The Daimler 2½ litre saloon is of course the Jaguar Mk.II fitted with the SP 250 Daimler V8 engine. This is mated to the Borg Warner Type 35 automatic transmission which does not endear itself to the enthusiast as for maximum performance one must start in “Low” then change to “Drive” then back to “Low” to hold the middle gear. This can be held to around 70 m.p.h. before one must change back to “Drive” again. With its lighter weight the V8 engine suits the Jaguar chassis and endows it with remarkably fine road-holding. This marriage of Daimler and Jaguar seems to be a happy one; what fun it would be with the Daimler 4-speed transmission!
The Vantage Aston Martin DB4 has the 331 b.h.p. G.T. engine in the DB4 four-seater body and the performance reflects this. With an easy 100 m.p.h. in 3rd and 120 m.p.h. in top gear before shutting off for Woodcote the Aston certainly kept us concentrating. Compared with the E-type the Aston perhaps does not handle as well and has heavier steering but it scores on its superior seats (and has four of them!) and general air of high quality which is of course reflected in the price. A very desirable car indeed.
Next on our list was M.G.s successor to the M.G.-A. The M.G.-B handles in a very similar fashion to the M.G.-A and one feels at home immediately, being able to throw the car at corners without wondering if the back end will come round. It corners flatly, has good brakes, accelerates briskly, looks good and is great fun to drive. As “Which?” might say, “highly recommended.”
The Lotus Elite with Hobbs Mech-a-Matic automatic gearbox which is familiar on the race tracks of Britain and the Continent, is quite fantastic. An out and out competition car with 100 b.h.p. Climax engine is not normally the easiest car to drive with ordinary four-speed transmission but the Hobbs gearbox tames the peaky engine without robbing it of power and enables the veriest novice to drive the Elite. The gear lever can be left in the fully automatic position if desired or as is more probable with the enthusiastic driver he can select any of the four ratios at will by means of the central lever. Changes go through with only a light jerk, saving quite a lot of time over the normal “clutch out, change gear, clutch in” routine on normal transmissions. Our three laps in the Hobbs Elite were fascinating to say the least and unless there is some hidden snag which we are too dim to see it is quite inconceivable to us why this automatic gearbox has not been adopted by manufacturers.

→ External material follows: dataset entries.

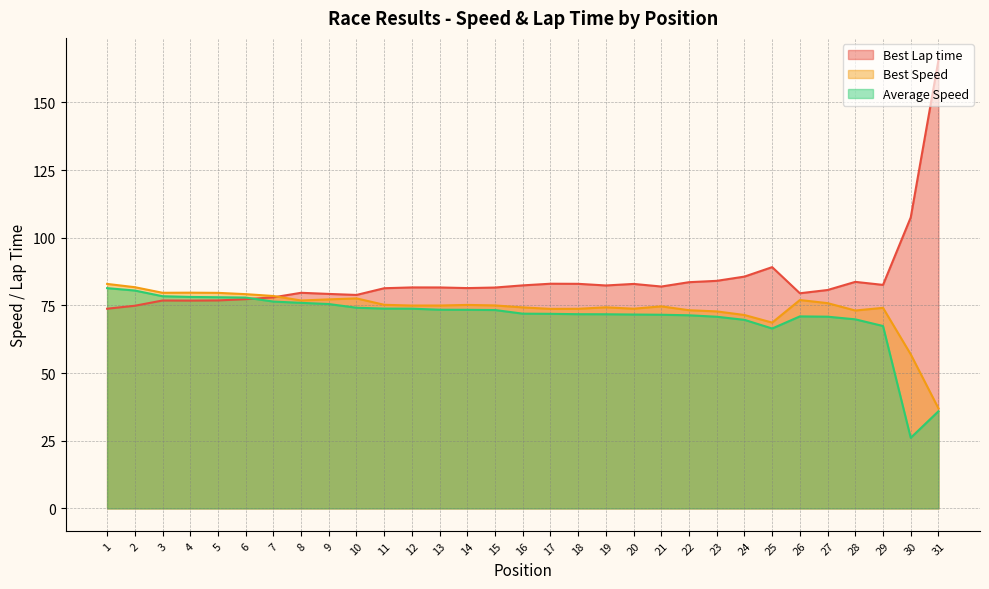

Reading left to right, list all the values displayed in this chart.

Best Lap time: 1=73.8	2=74.9	3=76.8	4=76.8	5=76.8	6=77.3	7=78.0	8=79.7	9=79.2	10=78.9	11=81.4	12=81.7	13=81.6	14=81.4	15=81.6	16=82.4	17=83.0	18=83.0	19=82.4	20=82.9	21=82.0	22=83.6	23=84.1	24=85.6	25=89.1	26=79.5	27=80.7	28=83.7	29=82.6	30=107.5	31=165.6
Best Speed: 1=82.9	2=81.7	3=79.7	4=79.7	5=79.6	6=79.2	7=78.5	8=76.8	9=77.2	10=77.6	11=75.2	12=75.0	13=75.0	14=75.2	15=75.0	16=74.3	17=73.7	18=73.8	19=74.3	20=73.8	21=74.7	22=73.2	23=72.8	24=71.5	25=68.7	26=77.0	27=75.8	28=73.1	29=74.1	30=56.9	31=37.0
Average Speed: 1=81.4	2=80.5	3=78.4	4=78.1	5=78.0	6=77.9	7=76.4	8=75.9	9=75.5	10=74.1	11=73.8	12=73.8	13=73.4	14=73.4	15=73.3	16=72.0	17=71.9	18=71.8	19=71.7	20=71.6	21=71.6	22=71.4	23=70.8	24=69.7	25=66.5	26=70.9	27=70.8	28=69.9	29=67.4	30=26.1	31=35.9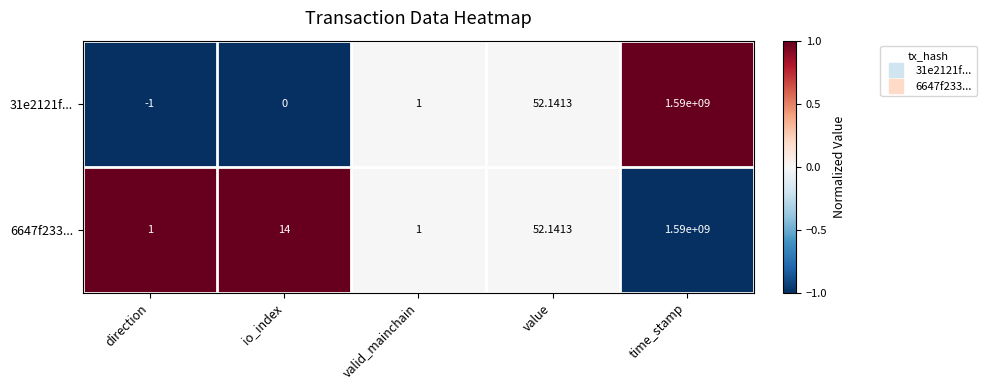

Rank the categories by 31e2121f... value from highest to lowest.

time_stamp, value, valid_mainchain, io_index, direction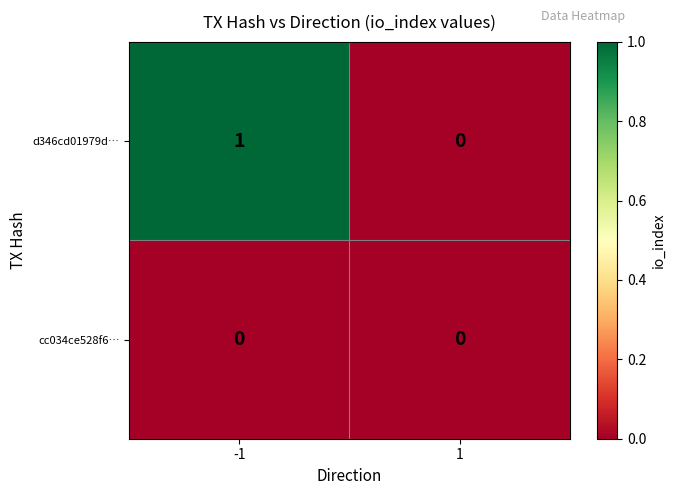

Is it true that cc034ce528f6… equals 0 at 1?

True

The Triumph Spitfire is obviously going to hit at the Sprite/ Midget market as it offers independent suspension, front disc brakes and 64 b.h.p. for £729. The Michelotti styling is attractive and as several million dollars worth have been ordered for the United States its success is assured. It accelerates reasonably briskly, has a pleasant gearbox, good brakes and handles well, although breaking away fairly early, albeit in a controllable fashion.
My last car of the day turned out to be the Speedwell Sprite with 80 b.h.p. 1100 c.c. engine. This engine is meticulously built and in consequence costs some £200. However, it will rev. to 7,000 r.p.m. in complete smoothness, giving the Speedwell car most un-Sprite like performance, the speedometer registering over 100 m.p.h. with comparitive ease. Some modifications have been made to the steering to make it even lighter and this leads to a slight tendency to directional instability. All in all a pleasant busman’s holiday for journalists which was concluded in appropriate fashion when a journalist managed to spin the Rolls-Royce at Madgwick! Rather like a battleship in a heavy sea! M.L.T.